Copy the text of every one of these items word for word, leaving out the pictures.

## Task material
........

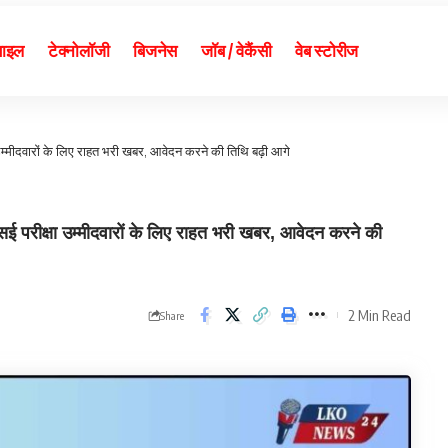
बाइल
टेक्नोलॉजी
बिजनेस
जॉब / वेकैंसी
वेब स्टोरीज
्मीदवारों के लिए राहत भरी खबर, आवेदन करने की तिथि बढ़ी आगे
्षा उम्मीदवारों के लिए राहत भरी खबर, आवेदन करने की
2 Min Read
Share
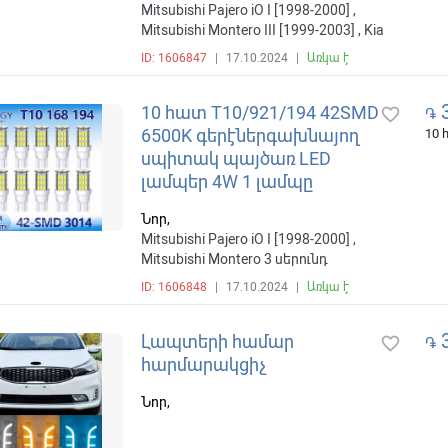
Mitsubishi Pajero iO I [1998-2000] ,
Mitsubishi Montero III [1999-2003] , Kia
Sportage III [2010-2014] , Toyota Camry
ID: 1606847
|
17.10.2024
|
Առկա է
XV50 [2011-2014] , Mercedes-Benz C-
Класс W205/S205/C205 [2014-2018]
3
10 հատ T10/921/194 42SMD
favorite_border
֏
6500K գերէներգախնայող
10
սպիտակ պայծառ LED
լամպեր 4W 1 լամպը
Նոր,
Mitsubishi Pajero iO I [1998-2000] ,
Mitsubishi Montero 3 սերունդ
[ռեսթայլինգ] [2003-2006] , Kia
ID: 1606848
|
17.10.2024
|
Առկա է
Sportage III [2010-2014] , Mercedes-
Benz C-Класс W205/S205/C205 [2014-
3
Լապտերի համար
2018] , Toyota Camry XV50 [2011-2014]
favorite_border
֏
հարմարակցիչ
Նոր,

........

## Exercise output
बाइल
टेक्नोलॉजी
बिजनेस
जॉब / वेकैंसी
वेब स्टोरीज
्मीदवारों के लिए राहत भरी खबर, आवेदन करने की तिथि बढ़ी आगे
्षा उम्मीदवारों के लिए राहत भरी खबर, आवेदन करने की
2 Min Read
Share
Mitsubishi Pajero iO I [1998-2000] ,
Mitsubishi Montero III [1999-2003] , Kia
Sportage III [2010-2014] , Toyota Camry
ID: 1606847
|
17.10.2024
|
Առկա է
XV50 [2011-2014] , Mercedes-Benz C-
Класс W205/S205/C205 [2014-2018]
3
10 հատ T10/921/194 42SMD
favorite_border
֏
6500K գերէներգախնայող
10
սպիտակ պայծառ LED
լամպեր 4W 1 լամպը
Նոր,
Mitsubishi Pajero iO I [1998-2000] ,
Mitsubishi Montero 3 սերունդ
[ռեսթայլինգ] [2003-2006] , Kia
ID: 1606848
|
17.10.2024
|
Առկա է
Sportage III [2010-2014] , Mercedes-
Benz C-Класс W205/S205/C205 [2014-
3
Լապտերի համար
2018] , Toyota Camry XV50 [2011-2014]
favorite_border
֏
հարմարակցիչ
Նոր,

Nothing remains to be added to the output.